Rendered images with source text:
------------------------------------------------------------------------

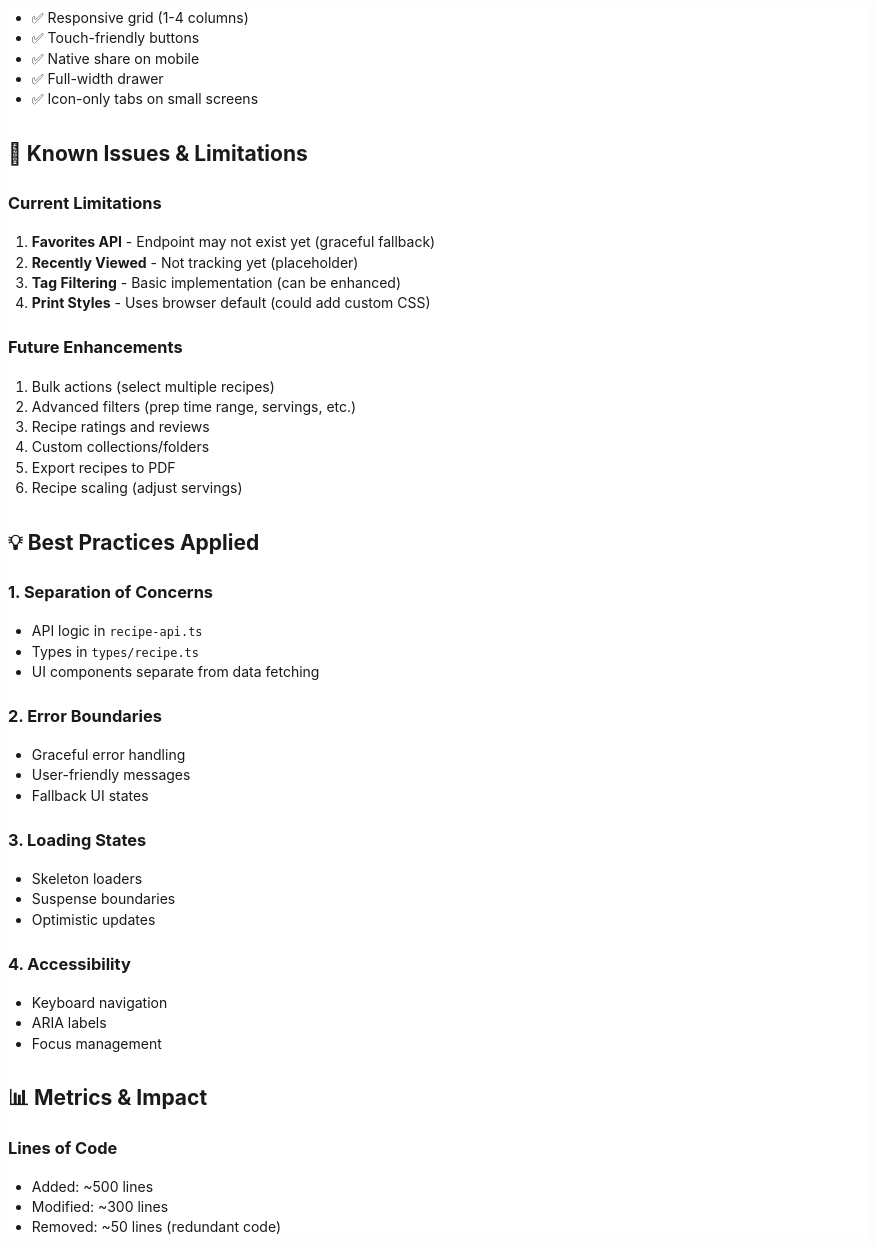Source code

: - ✅ Responsive grid (1-4 columns)
- ✅ Touch-friendly buttons
- ✅ Native share on mobile
- ✅ Full-width drawer
- ✅ Icon-only tabs on small screens

## 🐛 Known Issues & Limitations

### Current Limitations
1. **Favorites API** - Endpoint may not exist yet (graceful fallback)
2. **Recently Viewed** - Not tracking yet (placeholder)
3. **Tag Filtering** - Basic implementation (can be enhanced)
4. **Print Styles** - Uses browser default (could add custom CSS)

### Future Enhancements
1. Bulk actions (select multiple recipes)
2. Advanced filters (prep time range, servings, etc.)
3. Recipe ratings and reviews
4. Custom collections/folders
5. Export recipes to PDF
6. Recipe scaling (adjust servings)

## 💡 Best Practices Applied

### 1. Separation of Concerns
- API logic in `recipe-api.ts`
- Types in `types/recipe.ts`
- UI components separate from data fetching

### 2. Error Boundaries
- Graceful error handling
- User-friendly messages
- Fallback UI states

### 3. Loading States
- Skeleton loaders
- Suspense boundaries
- Optimistic updates

### 4. Accessibility
- Keyboard navigation
- ARIA labels
- Focus management

## 📊 Metrics & Impact

### Lines of Code
- Added: ~500 lines
- Modified: ~300 lines
- Removed: ~50 lines (redundant code)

------------------------------------------------------------------------

**What to produce**
Starting at the line with "- Focus management", restate each line through the end of the records, both ends included, and stop there.

**Answer area**
- Focus management

## 📊 Metrics & Impact

### Lines of Code
- Added: ~500 lines
- Modified: ~300 lines
- Removed: ~50 lines (redundant code)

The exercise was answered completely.